In adult polyglucosan disease, there is involvement of the central nervous system, presenting with progressive sensorimotor impairment. Polyglucosan inclusions have been demonstrated in this condition in skeletal muscle and also in the smooth muscle of the bowel wall [5]. There was no clinical evidence of involvement of the central or peripheral nervous system, or of skeletal muscle myopathy in the cases we describe.

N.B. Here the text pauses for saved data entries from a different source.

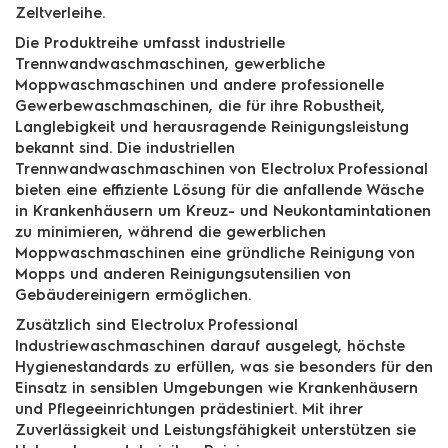
Zeltverleihe.
Die Produktreihe umfasst industrielle
Trennwandwaschmaschinen, gewerbliche
Moppwaschmaschinen und andere professionelle
Gewerbewaschmaschinen, die für ihre Robustheit,
Langlebigkeit und herausragende Reinigungsleistung
bekannt sind. Die industriellen
Trennwandwaschmaschinen von Electrolux Professional
bieten eine effiziente Lösung für die anfallende Wäsche
in Krankenhäusern um Kreuz- und Neukontamintationen
zu minimieren, während die gewerblichen
Moppwaschmaschinen eine gründliche Reinigung von
Mopps und anderen Reinigungsutensilien von
Gebäudereinigern ermöglichen.
Zusätzlich sind Electrolux Professional
Industriewaschmaschinen darauf ausgelegt, höchste
Hygienestandards zu erfüllen, was sie besonders für den
Einsatz in sensiblen Umgebungen wie Krankenhäusern
und Pflegeeinrichtungen prädestiniert. Mit ihrer
Zuverlässigkeit und Leistungsfähigkeit unterstützen sie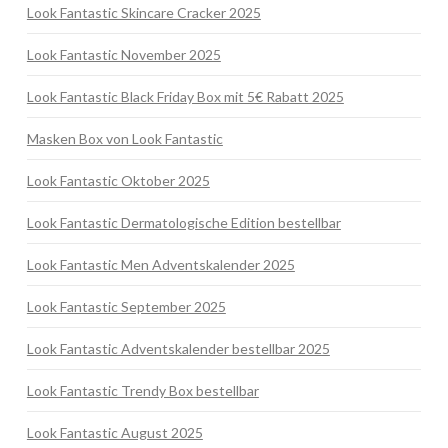
Look Fantastic Skincare Cracker 2025
Look Fantastic November 2025
Look Fantastic Black Friday Box mit 5€ Rabatt 2025
Masken Box von Look Fantastic
Look Fantastic Oktober 2025
Look Fantastic Dermatologische Edition bestellbar
Look Fantastic Men Adventskalender 2025
Look Fantastic September 2025
Look Fantastic Adventskalender bestellbar 2025
Look Fantastic Trendy Box bestellbar
Look Fantastic August 2025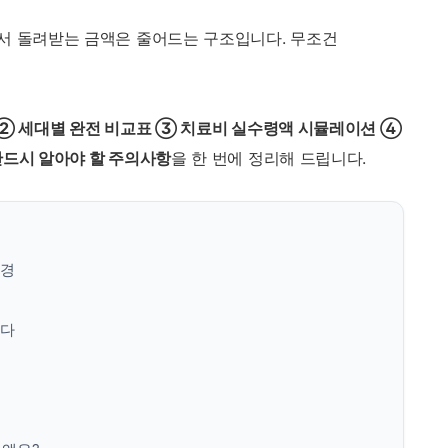
서 돌려받는 금액은 줄어드는 구조입니다. 무조건
 ② 세대별 완전 비교표 ③ 치료비 실수령액 시뮬레이션 ④
반드시 알아야 할 주의사항
을 한 번에 정리해 드립니다.
배경
눈다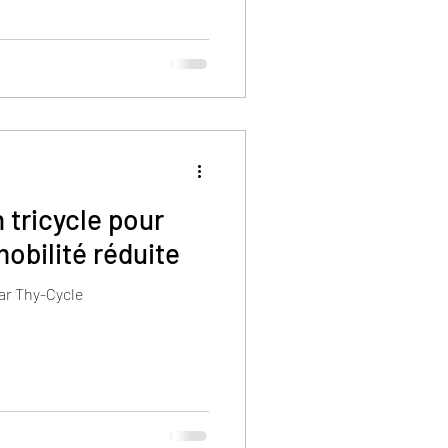
 tricycle pour
obilité réduite
ar Thy-Cycle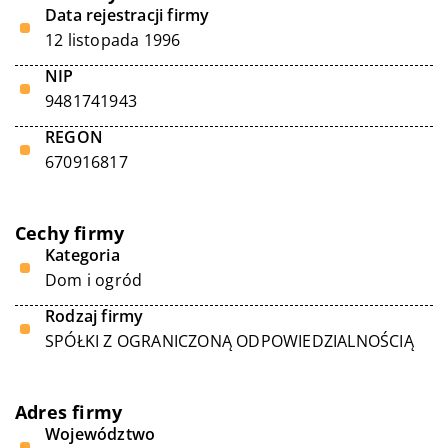
Data rejestracji firmy
12 listopada 1996
NIP
9481741943
REGON
670916817
Cechy firmy
Kategoria
Dom i ogród
Rodzaj firmy
SPÓŁKI Z OGRANICZONĄ ODPOWIEDZIALNOŚCIĄ
Adres firmy
Województwo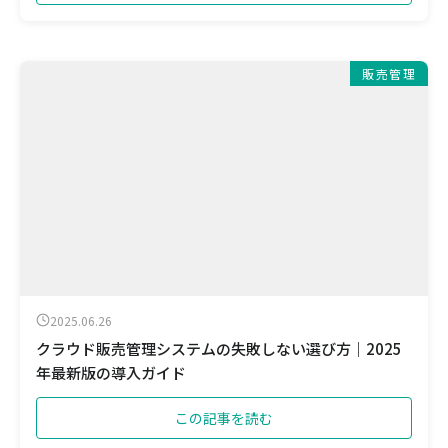
販売管理
2025.06.26
クラウド販売管理システムの失敗しない選び方｜2025
年最新版の導入ガイド
この記事を読む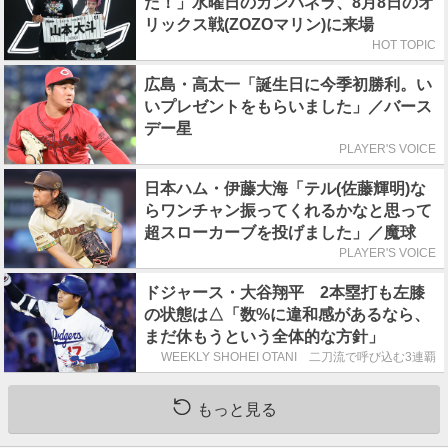
た！」水曜日のカンパネラ、8月8日のオ
リックス戦(ZOZOマリン)に来場
HOT TOPIC
広島・高太一「誕生日に今季初勝利。い
いプレゼントをもらいました」／バース
デー星
PLAYER'S VOICE
日本ハム・伊藤大海「テル(佐藤輝明)な
らワンチャン振ってくれるかなと思って
超スローカーブを投げました」／魔球
PLAYER'S VOICE
ドジャース・大谷翔平 2本塁打も左膝
の状態は△「数%に違和感があるなら、
まだ休もうという全体的な方針」
WEEKLY SHOHEI OTANI 二刀流で呼び込む3連覇
もっと見る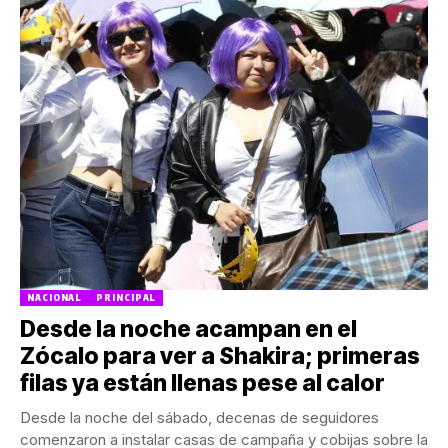
NACIONAL
PRINCIPAL
Desde la noche acampan en el
Zócalo para ver a Shakira; primeras
filas ya están llenas pese al calor
Desde la noche del sábado, decenas de seguidores
comenzaron a instalar casas de campaña y cobijas sobre la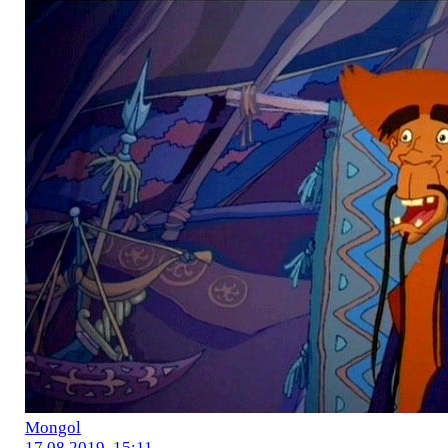
Mоngol
17.08.2019, 15:11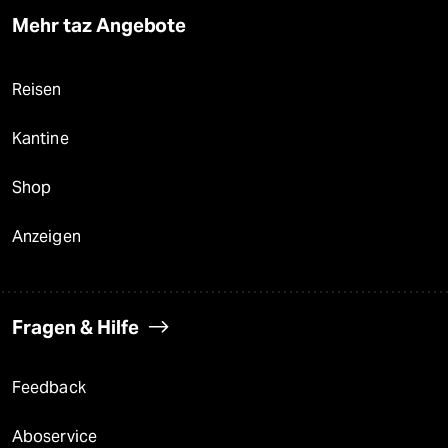
Mehr taz Angebote
Reisen
Kantine
Shop
Anzeigen
Fragen & Hilfe
Feedback
Aboservice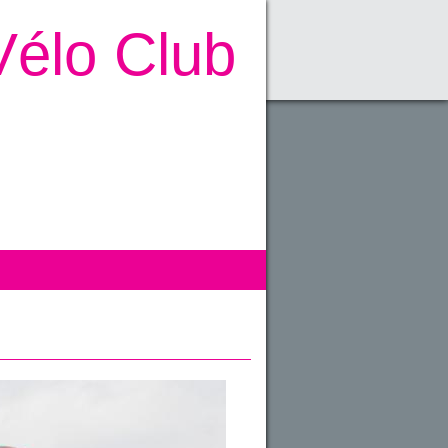
Vélo Club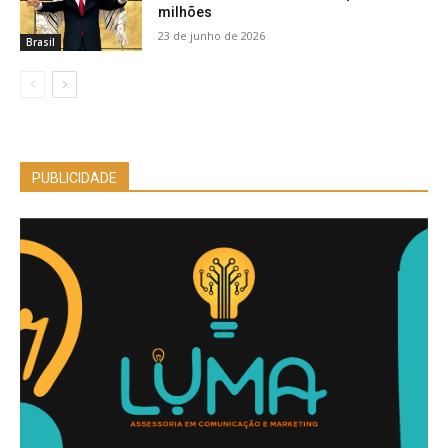
milhões
23 de junho de 2026
Brasil
PUBLICIDADE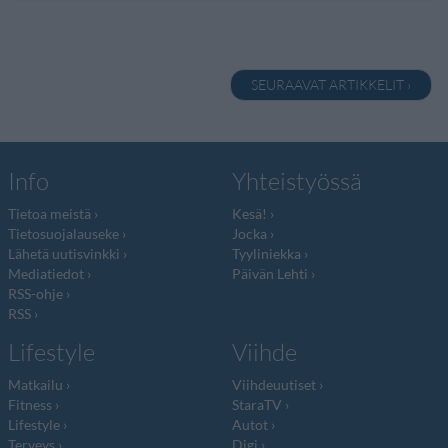
SEURAAVAT ARTIKKELIT ›
Info
Yhteistyössä
Tietoa meistä
Kesä!
Tietosuojalauseke
Jocka
Lähetä uutisvinkki
Tyyliniekka
Mediatiedot
Päivän Lehti
RSS-ohje
RSS
Lifestyle
Viihde
Matkailu
Viihdeuutiset
Fitness
StaraTV
Lifestyle
Autot
Terveys
Digi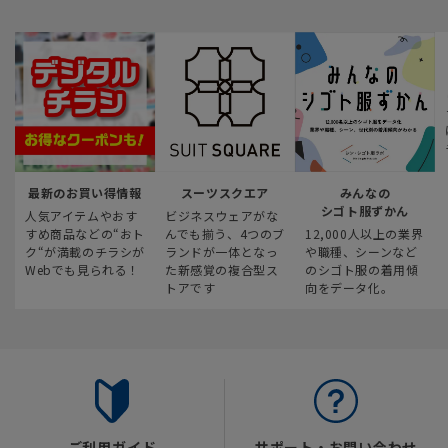
最新のお買い得情報
スーツスクエア
みんなの
シゴト服ずかん
人気アイテムやおす
ビジネスウェアがな
すめ商品などの“おト
んでも揃う、4つのブ
12,000人以上の業界
ク“が満載のチラシが
ランドが一体となっ
や職種、シーンなど
Webでも見られる！
た新感覚の複合型ス
のシゴト服の着用傾
トアです
向をデータ化。
ご利用ガイド
サポート・お問い合わせ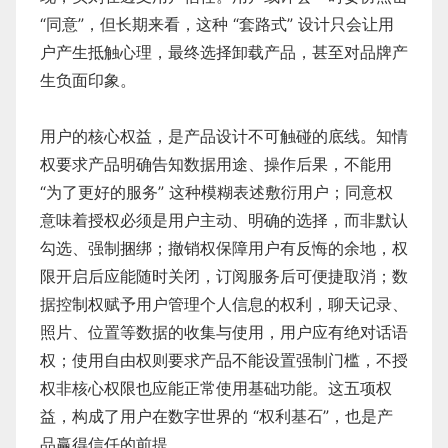
“同意”，但长期来看，这种 “套路式” 设计只会让用
户产生抵触心理，最终选择卸载产品，甚至对品牌产
生负面印象。
用户的核心权益，是产品设计不可触碰的底线。知情
权要求产品明确告知数据用途、操作后果，不能用
“为了更好的服务” 这种模糊表述敷衍用户；同意权
意味着授权必须是用户主动、明确的选择，而非默认
勾选、强制捆绑；撤销权保障用户有反悔的余地，权
限开启后应能随时关闭，订阅服务后可便捷取消；数
据控制权赋予用户管理个人信息的权利，聊天记录、
照片、位置等数据的收集与使用，用户应有绝对话语
权；使用自由权则要求产品不能设置强制门槛，不授
权非核心权限也应能正常使用基础功能。这五项权
益，构成了用户在数字世界的 “权利基石”，也是产
品赢得信任的前提。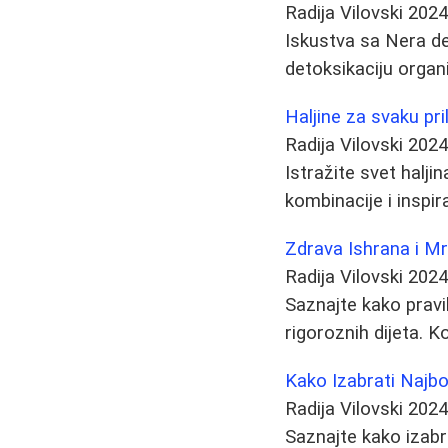
Radija Vilovski
2024
Iskustva sa Nera det
detoksikaciju organi
Haljine za svaku pr
Radija Vilovski
2024
Istražite svet halji
kombinacije i inspira
Zdrava Ishrana i Mrš
Radija Vilovski
2024
Saznajte kako pravil
rigoroznih dijeta. Ko
Kako Izabrati Najbo
Radija Vilovski
2024
Saznajte kako izabra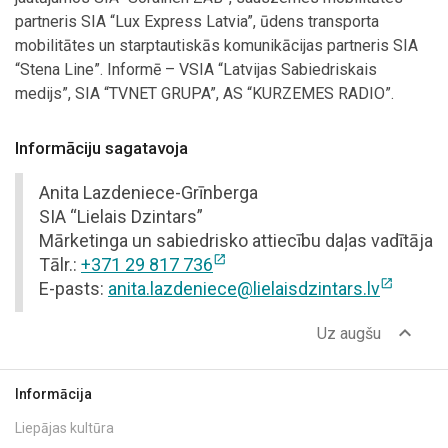
partneris SIA “Lux Express Latvia”, ūdens transporta
mobilitātes un starptautiskās komunikācijas partneris SIA
“Stena Line”. Informē – VSIA “Latvijas Sabiedriskais
medijs”, SIA “TVNET GRUPA”, AS “KURZEMES RADIO”.
Informāciju sagatavoja
Anita Lazdeniece-Grīnberga
SIA “Lielais Dzintars”
Mārketinga un sabiedrisko attiecību daļas vadītāja
open_in_new
Tālr.:
+371 29 817 736
open_in_new
E-pasts:
anita.lazdeniece@lielaisdzintars.lv
expand_less
Uz augšu
Informācija
Liepājas kultūra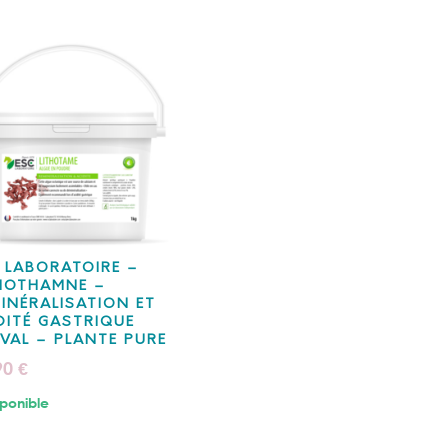
 LABORATOIRE –
HOTHAMNE –
INÉRALISATION ET
DITÉ GASTRIQUE
VAL – PLANTE PURE
90
€
ponible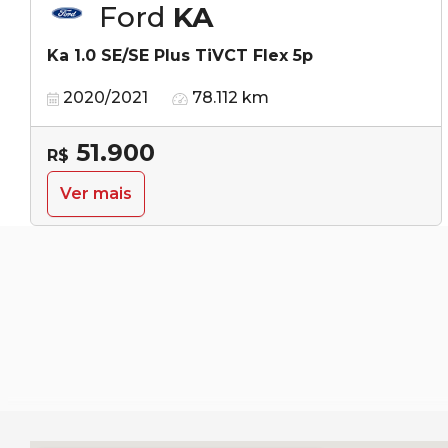
Ford
KA
Ka 1.0 SE/SE Plus TiVCT Flex 5p
2020/2021
78.112 km
51.900
R$
Ver mais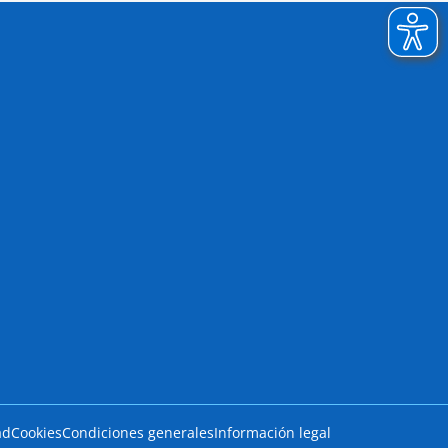
ad
Cookies
Condiciones generales
Información legal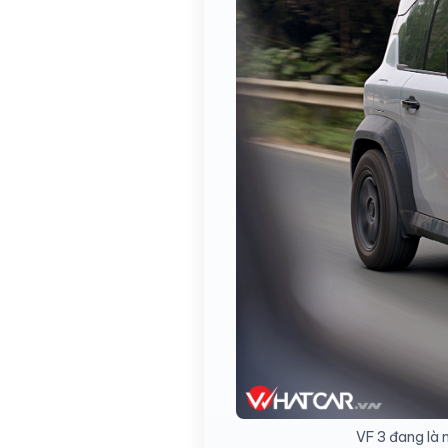
VF 3 đang là m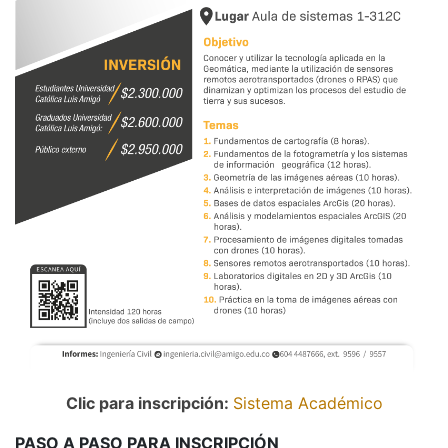
Clic para inscripción:
Sistema Académico
PASO A PASO PARA INSCRIPCIÓN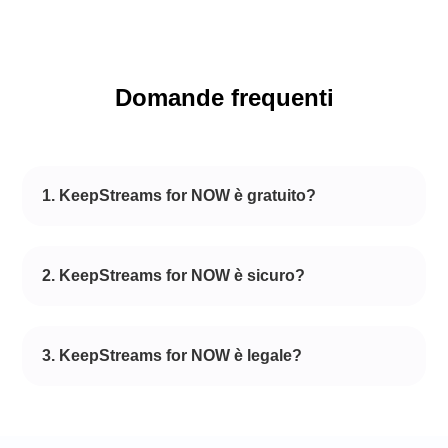
Domande frequenti
1. KeepStreams for NOW è gratuito?
2. KeepStreams for NOW è sicuro?
3. KeepStreams for NOW è legale?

The pathological significance of such polyglucosan inclusions is not clear. On the basis that PAS-positive inclusions were only found in cases of gastrointestinal dysmotility in this study, and that such inclusions have only previously been reported by others [4, 20, 21] in similar conditions, it seems likely that they would be of some significance. However, in view of the wide spectrum of disorders concerned, it is probable that they represent a marker or possibly a bystander effect rather than a cause of abnormal contractile activity per-se. In neurodegenerative disorders there have been recent reports [17, 18] suggesting that intraneuronal inclusion bodies, specifically neurofilament accumulations, may act as a form of neuroprotection in disease states. It is conceivable that in the gastrointestinal tract, polyglucosan bodies may perform a similar function acting as a 'sink' for toxic phosphorylated elements that might otherwise result in more direct cell damage. In the absence of information regarding the underlying pathogenetic processes in affected patients, the biochemical nature of the precise cellular insult can only serve as a subject for speculation.